(Exercise): Return the data below exactly, but only from the line containing "left eye: (484, 595)" through the line containing "right back paw: (552, 743)", with both of those lines included.

(Exercise inputs begins)

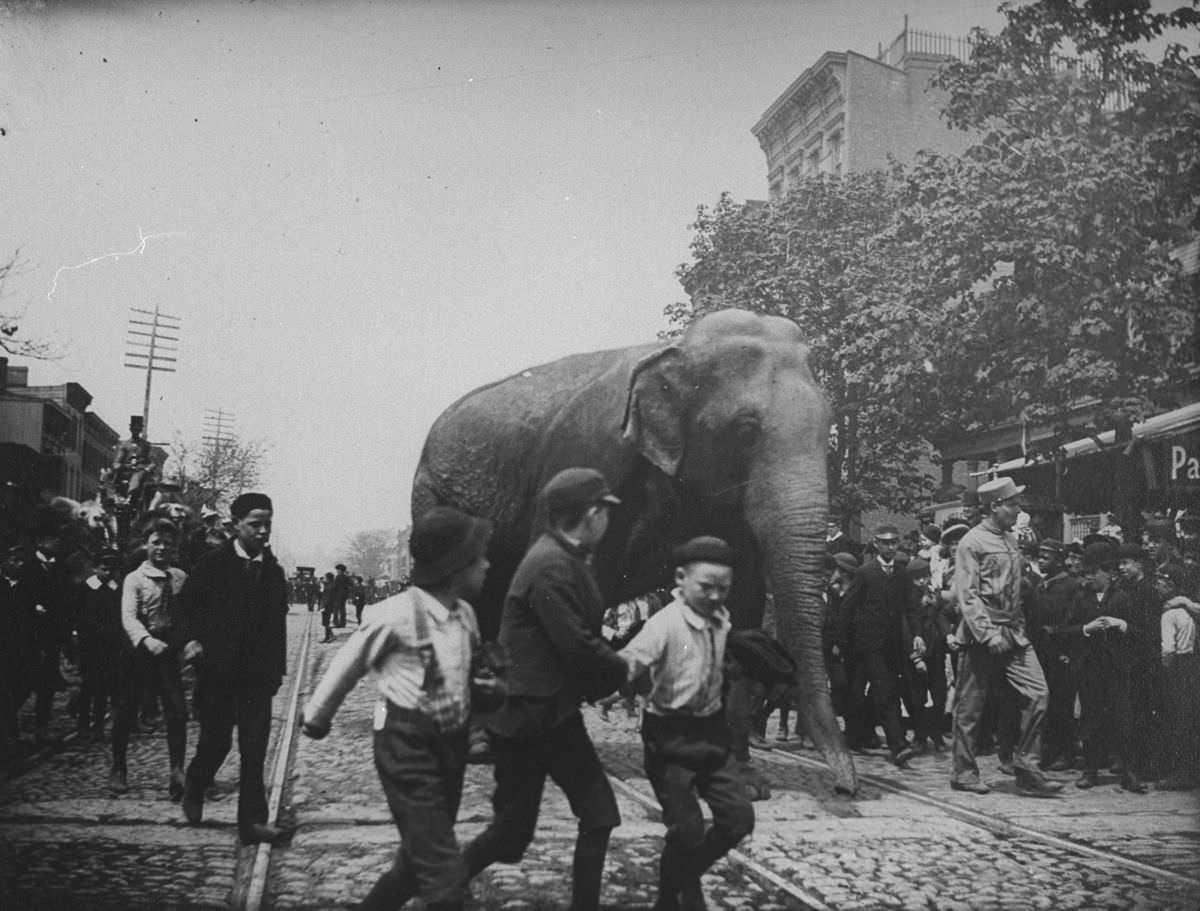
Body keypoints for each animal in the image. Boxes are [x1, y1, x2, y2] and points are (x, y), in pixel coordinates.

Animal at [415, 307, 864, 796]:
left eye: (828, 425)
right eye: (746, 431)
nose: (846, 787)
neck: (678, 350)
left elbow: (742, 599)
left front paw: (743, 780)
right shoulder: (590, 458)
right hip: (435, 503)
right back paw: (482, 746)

(Exercise inputs ends)
(Exercise inputs begins)

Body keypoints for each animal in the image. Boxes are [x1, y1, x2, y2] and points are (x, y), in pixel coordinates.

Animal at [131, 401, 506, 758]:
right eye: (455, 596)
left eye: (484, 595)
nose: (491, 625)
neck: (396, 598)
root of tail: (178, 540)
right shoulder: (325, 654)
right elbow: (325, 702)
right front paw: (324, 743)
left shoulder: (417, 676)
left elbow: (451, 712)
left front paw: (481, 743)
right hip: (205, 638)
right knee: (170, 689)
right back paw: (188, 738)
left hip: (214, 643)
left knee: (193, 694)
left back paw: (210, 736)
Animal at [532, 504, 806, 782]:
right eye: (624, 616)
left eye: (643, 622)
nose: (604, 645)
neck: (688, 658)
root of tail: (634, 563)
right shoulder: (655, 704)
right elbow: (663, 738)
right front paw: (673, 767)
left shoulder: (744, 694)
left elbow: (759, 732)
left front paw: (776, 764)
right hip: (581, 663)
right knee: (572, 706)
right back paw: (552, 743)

(Exercise inputs ends)

(Exercise response):
left eye: (484, 595)
nose: (491, 625)
neck: (396, 598)
root of tail: (178, 540)
right shoulder: (325, 654)
right elbow: (325, 702)
right front paw: (324, 743)
left shoulder: (417, 676)
left elbow: (451, 712)
left front paw: (481, 743)
right hip: (205, 638)
right knee: (170, 689)
right back paw: (188, 738)
left hip: (214, 643)
left knee: (193, 694)
left back paw: (210, 736)
Animal at [532, 504, 806, 782]:
right eye: (624, 616)
left eye: (643, 622)
nose: (604, 645)
neck: (688, 658)
root of tail: (634, 563)
right shoulder: (655, 704)
right elbow: (663, 738)
right front paw: (673, 767)
left shoulder: (744, 694)
left elbow: (759, 732)
left front paw: (776, 764)
right hip: (581, 663)
right knee: (572, 706)
right back paw: (552, 743)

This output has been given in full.